The idea of bringing your own device (BYOD) to the workplace is quickly becoming less of an IT annoyance and more a method of operation for a growing number of companies. Why? Simply put, people want to work with computers and devices that they are accustomed to using.
When corporate America first embraced computer technology as a way of modifying and managing information, only a very small portion of the workforce had capable systems at home. Even fewer of them knew how to set them up or use them. Networks were also very different, with mainframes being coupled with terminals that only ran programs vital to the company’s operation (though virtualization brings this full circle). Ubiquitous Internet access wouldn’t come around for several decades.
Once the Internet became more popularized in the mid 1990s, corporate IT departments responded largely in the same way any proactive group responsible for the security of a network would. They attempted to lock it down in order to avoid accidental infection within the corporate network. A single bad download or malicious email could cripple a corporation – IT professionals were quick to respond by restricting access on company machines as best as they could.
A BYOD device in the late ’90s and early 2000s was almost unheard of in most businesses. Laptops were beginning to become more commonplace, but these machines were largely exposed to the potential risks of the outside Web. For that matter, the security of these devices was questionable at best. For companies that frequently manage large amounts of personal customer data, a BYOD plan would have been ill advised.
Personal Devices Come to Work
Today, workers almost always carry an Internet-capable device with them. Laptops, tablets, and smartphones are all over the workplace, and the corporate world has attempted to adapt.
Some of these devices never touch the corporate network, relying instead on an employee-paid data plan. On the other hand, an increasing number of employee-owned devices utilize company infrastructure and access company data. There are advantages to both approaches.
Employee morale is improved in a BYOD-friendly environment. If you can work from your own devices, or at the very least manage your corporate email through one, you feel less restricted and more in control of what you’re working with. Employers tend to get the benefit of more employees spending non-working hours thinking and acting on the company’s behalf.
BYOD Isn’t One-Size Fits All
The BYOD trend doesn’t always translate well in all businesses. Insurance companies, for example, have extremely heavy requirements of privacy, including HIPPA compliance; a BYOD device may not yet play into that formula.

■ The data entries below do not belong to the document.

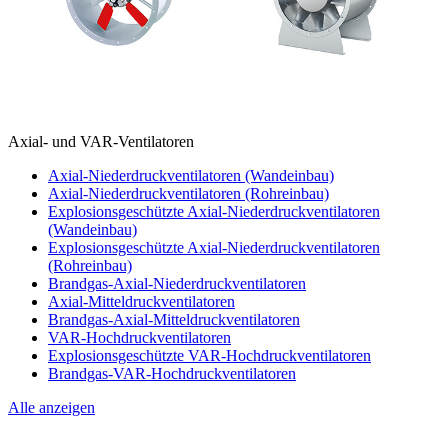
Axial- und VAR-Ventilatoren
Axial-Niederdruckventilatoren (Wandeinbau)
Axial-Niederdruckventilatoren (Rohreinbau)
Explosionsgeschützte Axial-Niederdruckventilatoren
(Wandeinbau)
Explosionsgeschützte Axial-Niederdruckventilatoren
(Rohreinbau)
Brandgas-Axial-Niederdruckventilatoren
Axial-Mitteldruckventilatoren
Brandgas-Axial-Mitteldruckventilatoren
VAR-Hochdruckventilatoren
Explosionsgeschützte VAR-Hochdruckventilatoren
Brandgas-VAR-Hochdruckventilatoren
Alle anzeigen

While security is of utmost concern to IT, even the most diligent staff may miss critical steps in preventing unwanted data leakage or threat intrusion. IT departments have developed advanced methods of dealing with data security including virtual machines, VPN, and full disk encryption, but there are still potential security gaps.
How many stories have we heard over the years about a government worker or corporate member losing their laptop, or having their data compromised while out and about? This type of data leak happens routinely, and can have catastrophic repercussions.
BYOD Balancing Act
Is it possible for companies to find a balance between the need for security and the need for employee mobility?
Companies looking to find this balance can require employees to agree to specific conditions, like agreeing to have devices monitored for intrusion and installing company-maintained security measures on the device. Abstracting corporate resources via a virtual machine on laptops is certainly one method for reducing threats. On smartphones and tablets, required use of VPNs with aggressive timeouts, intelligently defined access control, email security policies and monitoring of user reputation on approved BYOD devices can all improve the security of BYOD.
While you can never totally eliminate risk in a world where employees are bringing their own devices, corporate networks have never achieved 100% security. For most businesses the upsides outweigh the risk.
Hardware infrastructure costs are reduced because employees are choosing and purchasing the gear they work on. Employee morale is boosted by allowing employees the freedom to use what’s familiar while also feeling trusted to make their own choices. Potential productivity gains, by empowering employees to have their work with them everywhere, are also positive.
In a world where work/life balance is of increasing importance, BYOD is perhaps the best way to bridge the gap between an employee that simply comes to work to fill out their time sheets and one that embraces their work as a personal mission to improve on and make the most of.